We then add an Activation of type ‘sigmoid’ to each layer, again matching our neural network definition.

Note that Keras looks after the bias input without us having to explicitly code for it. In addition, Keras also looks after the weights (Θ1 and Θ2). This makes our neural network definition really straightforward and shows the benefits of using a high-level abstraction.

Finally, we apply a loss function and learning mode for Keras to be able to adjust the neural network:

model.compile(loss='mean_squared_error', optimizer='sgd', metrics=['accuracy'])

In this example, we’ll use the standard Mean Squared Error loss function and Stochastic Gradient Descent optimiser. And that’s it for the network definition.

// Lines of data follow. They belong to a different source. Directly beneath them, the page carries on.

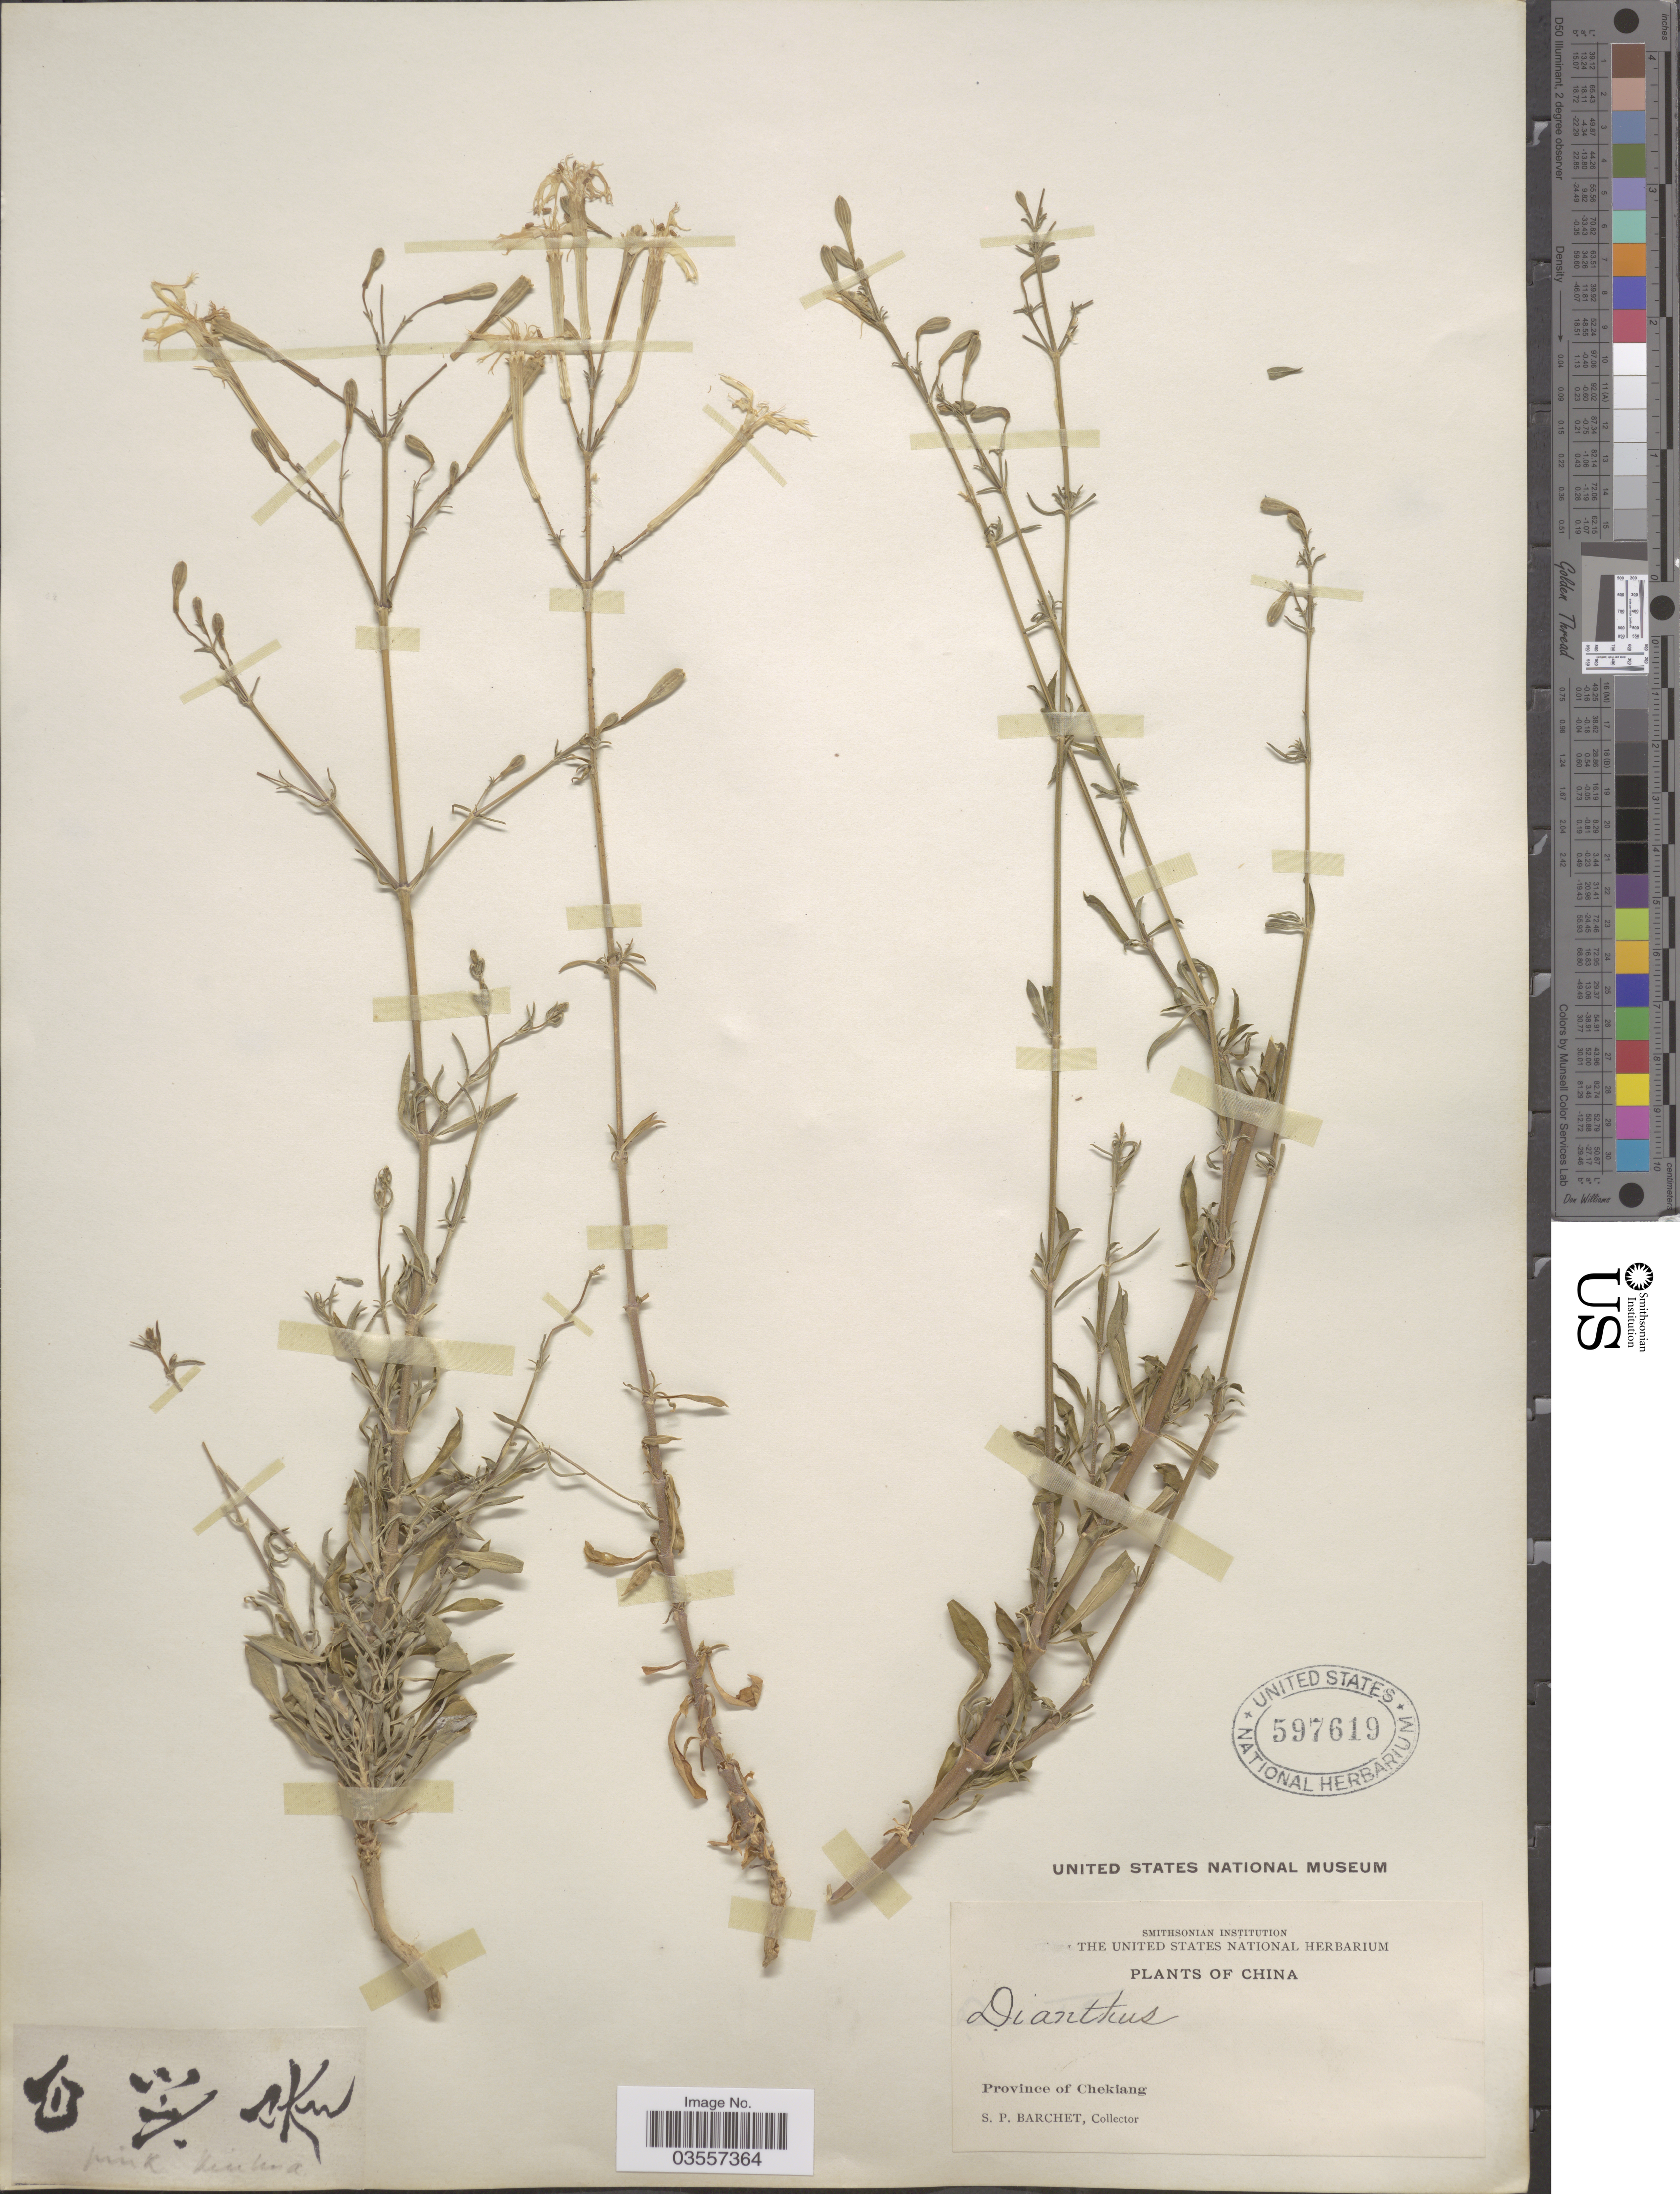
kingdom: Plantae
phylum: Tracheophyta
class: Magnoliopsida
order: Caryophyllales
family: Caryophyllaceae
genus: Dianthus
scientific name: Dianthus sp.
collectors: S. P. Barchet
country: China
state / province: Zhejiang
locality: Province of Chekiang.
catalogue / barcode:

If you want to see that the network looks like, use:

model.summary()

The network should look like this:

>> model.summary()
_________________________________________________________________
Layer (type)                  Output Shape         Param # 
=================================================================
dense_1 (Dense)               (None, 2)            6 
_________________________________________________________________
activation_1 (Activation)     (None, 2)            0 
_________________________________________________________________
dense_2 (Dense)               (None, 1)            3 
_________________________________________________________________
activation_2 (Activation)     (None, 1)            0 
=================================================================
Total params: 9
Trainable params: 9
Non-trainable params: 0
_________________________________________________________________
>>>

Now we just need to kick off the training of the network.

model.fit(x,y, epochs=100000, batch_size=4)

All going well, the network weights will converge on a solution that can correctly classify the inputs (if not, you may need to up the number of epochs):

>>> model.predict(x, verbose=1)

4/4 [==============================] - 0s

array([[ 0.07856689],

       [ 0.91362464],

       [ 0.92543262],

       [ 0.06886736]], dtype=float32)

>>>

Clearly this network is on it’s way to converging on the original expected outputs we defined above (y).

So that’s all there is to a Keras version of the XOR-solving neural network. The fact that it is using TensorFlow as the engine is completely hidden and that makes implementing the network a lot simpler.